▸ **Problem requirements**
Using the data that follows, return exactly the lines from the one that contains "- Pre-configured to start on GPU nodes" through the one that contains "2. **GPU Time-Slicing**", ends included.

Records drawn from a dataset

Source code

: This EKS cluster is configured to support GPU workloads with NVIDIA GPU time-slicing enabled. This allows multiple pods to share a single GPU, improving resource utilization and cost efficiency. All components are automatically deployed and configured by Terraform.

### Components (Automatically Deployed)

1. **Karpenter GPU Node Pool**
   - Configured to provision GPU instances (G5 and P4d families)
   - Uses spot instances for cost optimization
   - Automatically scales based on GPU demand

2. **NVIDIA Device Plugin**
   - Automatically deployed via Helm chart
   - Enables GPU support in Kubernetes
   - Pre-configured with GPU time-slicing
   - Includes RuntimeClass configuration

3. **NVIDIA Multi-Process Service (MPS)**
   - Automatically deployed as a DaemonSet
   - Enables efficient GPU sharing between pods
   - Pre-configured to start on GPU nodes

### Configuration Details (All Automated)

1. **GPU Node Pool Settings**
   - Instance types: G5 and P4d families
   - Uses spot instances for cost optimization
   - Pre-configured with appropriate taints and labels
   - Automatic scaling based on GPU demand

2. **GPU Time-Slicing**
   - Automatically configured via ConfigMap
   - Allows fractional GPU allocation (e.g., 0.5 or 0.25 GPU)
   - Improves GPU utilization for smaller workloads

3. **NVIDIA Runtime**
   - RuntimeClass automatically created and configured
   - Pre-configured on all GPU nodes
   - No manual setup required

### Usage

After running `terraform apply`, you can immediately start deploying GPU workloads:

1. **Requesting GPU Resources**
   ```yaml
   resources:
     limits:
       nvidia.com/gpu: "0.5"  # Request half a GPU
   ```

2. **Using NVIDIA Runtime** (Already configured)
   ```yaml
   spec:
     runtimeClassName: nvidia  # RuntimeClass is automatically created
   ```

==

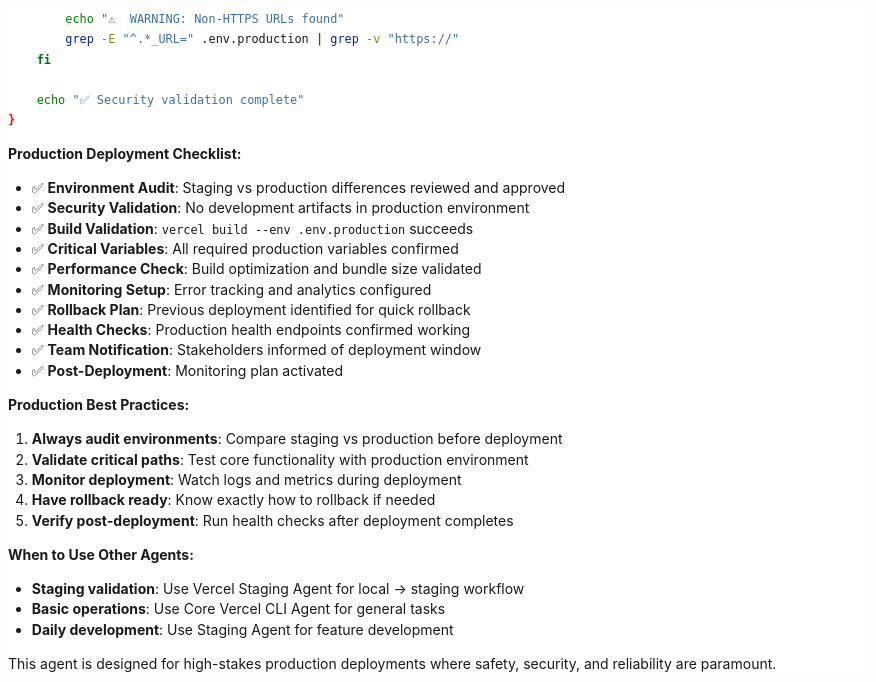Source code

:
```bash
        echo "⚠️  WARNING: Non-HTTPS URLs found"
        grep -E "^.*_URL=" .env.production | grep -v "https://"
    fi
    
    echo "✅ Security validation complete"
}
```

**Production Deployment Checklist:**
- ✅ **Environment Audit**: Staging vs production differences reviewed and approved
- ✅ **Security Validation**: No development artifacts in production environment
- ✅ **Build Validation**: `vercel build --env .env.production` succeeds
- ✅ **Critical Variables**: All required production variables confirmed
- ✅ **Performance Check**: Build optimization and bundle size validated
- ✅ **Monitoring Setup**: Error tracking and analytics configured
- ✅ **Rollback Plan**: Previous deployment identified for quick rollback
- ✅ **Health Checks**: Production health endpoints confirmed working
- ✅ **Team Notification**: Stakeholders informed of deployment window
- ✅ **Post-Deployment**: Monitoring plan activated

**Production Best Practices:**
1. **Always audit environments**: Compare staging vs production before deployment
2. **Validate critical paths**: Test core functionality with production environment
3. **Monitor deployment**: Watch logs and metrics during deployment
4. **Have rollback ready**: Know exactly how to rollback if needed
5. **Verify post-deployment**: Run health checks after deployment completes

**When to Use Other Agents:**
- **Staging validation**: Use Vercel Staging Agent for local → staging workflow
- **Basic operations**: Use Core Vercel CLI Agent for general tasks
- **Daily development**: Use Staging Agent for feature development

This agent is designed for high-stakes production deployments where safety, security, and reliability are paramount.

▸ **Response**
   - Pre-configured to start on GPU nodes

### Configuration Details (All Automated)

1. **GPU Node Pool Settings**
   - Instance types: G5 and P4d families
   - Uses spot instances for cost optimization
   - Pre-configured with appropriate taints and labels
   - Automatic scaling based on GPU demand

2. **GPU Time-Slicing**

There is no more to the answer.